[Date Prev][Date Next][Thread Prev][Thread Next][Date Index][Thread Index]

Re: STRING subsequencing functions, etc



    Date: 12 February 1981 2335-EST (Thursday)
    From: Guy.Steele at CMU-10A
    I observe that as a general rule string functions specifying substrings
    use a start position and end position on the LISP Machine, but in NIL
    theytake a start position and a count. . . .   LM has
    SUBSTRING and NIL has STRING-SUBSEQ, etc.
This "general rule" is a false cognate -- NIL compatibly has all the LISPM 
string-specific functions except NSUBSTRING (yes, I'm aware that this
wasn't mentioned in MC:NIL;NEWFUN > -- that document is a bit out-of-date,
and for that past year we've been coding so much that there seems to be
little interest in keeping it fully up-to-date.)  In addition, there are all
the newly-invented generic sequence functions, whose names don't "cross 
paths" with the LISPM names;  it is the latter series which has the PL/I
convention for substring denotation.  Thus, STRING-SUBSEQ is just SUBSEQ 
restricted to STRINGs, and differs from SUBSTRING only in the way
of specifying the substring length.

    I think LM has STRING-EQUAL and NIL has STRING-EQUALP, .  .  .

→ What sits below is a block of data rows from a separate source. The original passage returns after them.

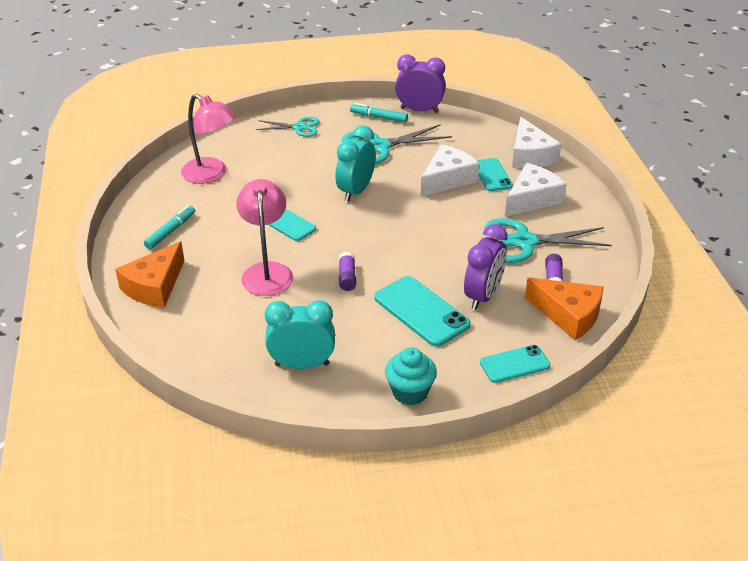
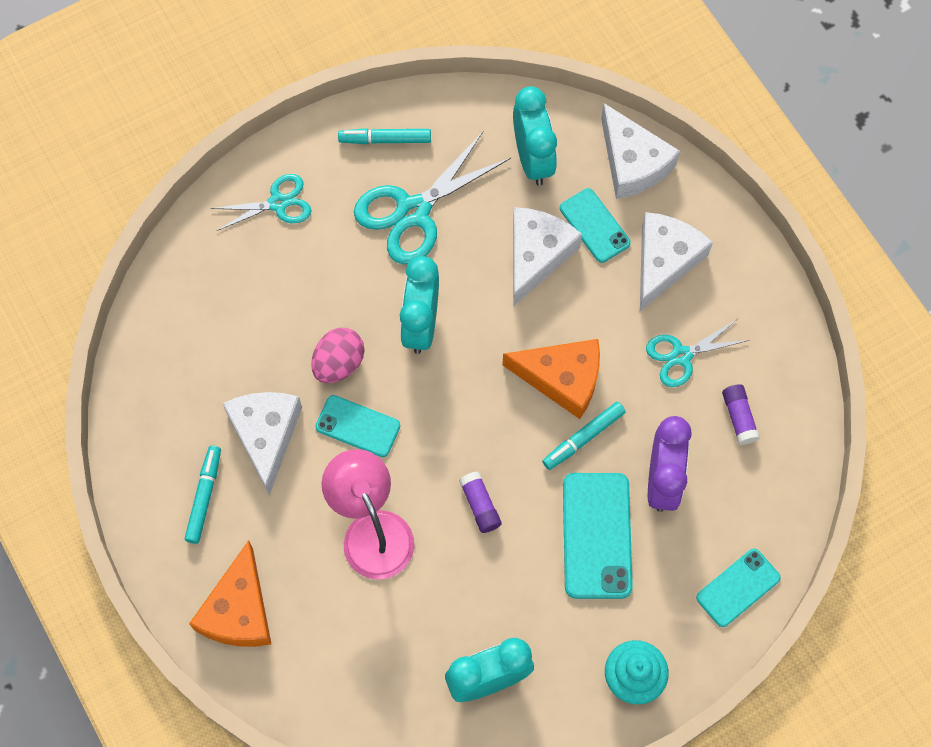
camera: 20 degrees left, 30 degrees up
(211, 175) = (201, 356): pink lamp -> none
(227, 214) = (266, 435): none -> white cheese
(293, 195) = (339, 363): none -> pink egg
(419, 110) = (438, 102): purple clock -> none
(421, 311) = (596, 535): turquoise phone -> turquoise phone turned 60 degrees clockwise
(436, 263) = (583, 438): none -> turquoise marker
(466, 142) = (533, 159): none -> turquoise clock
(524, 242) = (681, 356): turquoise scissors -> turquoise scissors, size x0.60
(568, 315) = (776, 479): orange cheese -> orange cheese (562, 379)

I don't think NIL has STRING-EQUALP really;  it does have STRING-EQUAL
just as on the LISPM.  For a long time, there has been a lobbying effort 
here (and I believe from you too, GLS) to insure that EQUAL doesn't use
this "friendly function" when applied to strings -- EQUAL shouldn't 
ignore case.  The NIL function which is almost equivalent to the
case-sensitive comparison is STRING-MISMATCHQ.
    If that's not enough, the function STRING does different things
    on the two machines (though I think they could be merged compatibly).
There isn't a definition for STRING in NIL yet -- but there is
TO-STRING, which does essentially the same thing;  in fact there are
a bunch of other functions TO-<mumble>, for various values of <mumble>,
and these were discussed about a year ago under the notion of 
"Coercion functions".  One bad feature of the LISPM definition for
STRING is that it is not symmetric with the function LIST, VECTOR etc
which take n arguments and compose them into a list, vector, etc
respectively;  by this analogy, one would think that 
    (STRING ~A #/b 67. 'D)
should yield "AbCD"


NIL's decision to use a COUNT indicator for sub-sequences, rather than
and BOUNDARY was influenced partly by other languages and partly by
the format of some existing machine instructions which take a COUNT -- 
e.g., all the string instructions on the VAX take an operand which is 
a "length count", and the move-characters instruction of the 370 also
does this.  Thus, STRING-SEARCHQ could be open-coded for the VAX
using the MATCHC instruction, but STRING-SEARCH (as defined in the LISPM)
would require the BOUNDARY/COUNT patch-up at all usages.  As it 
happens, since the LISPM definition for STRING-SEARCH used to use
a case-ignoring comparison, it couldn't have been open-coded anyway.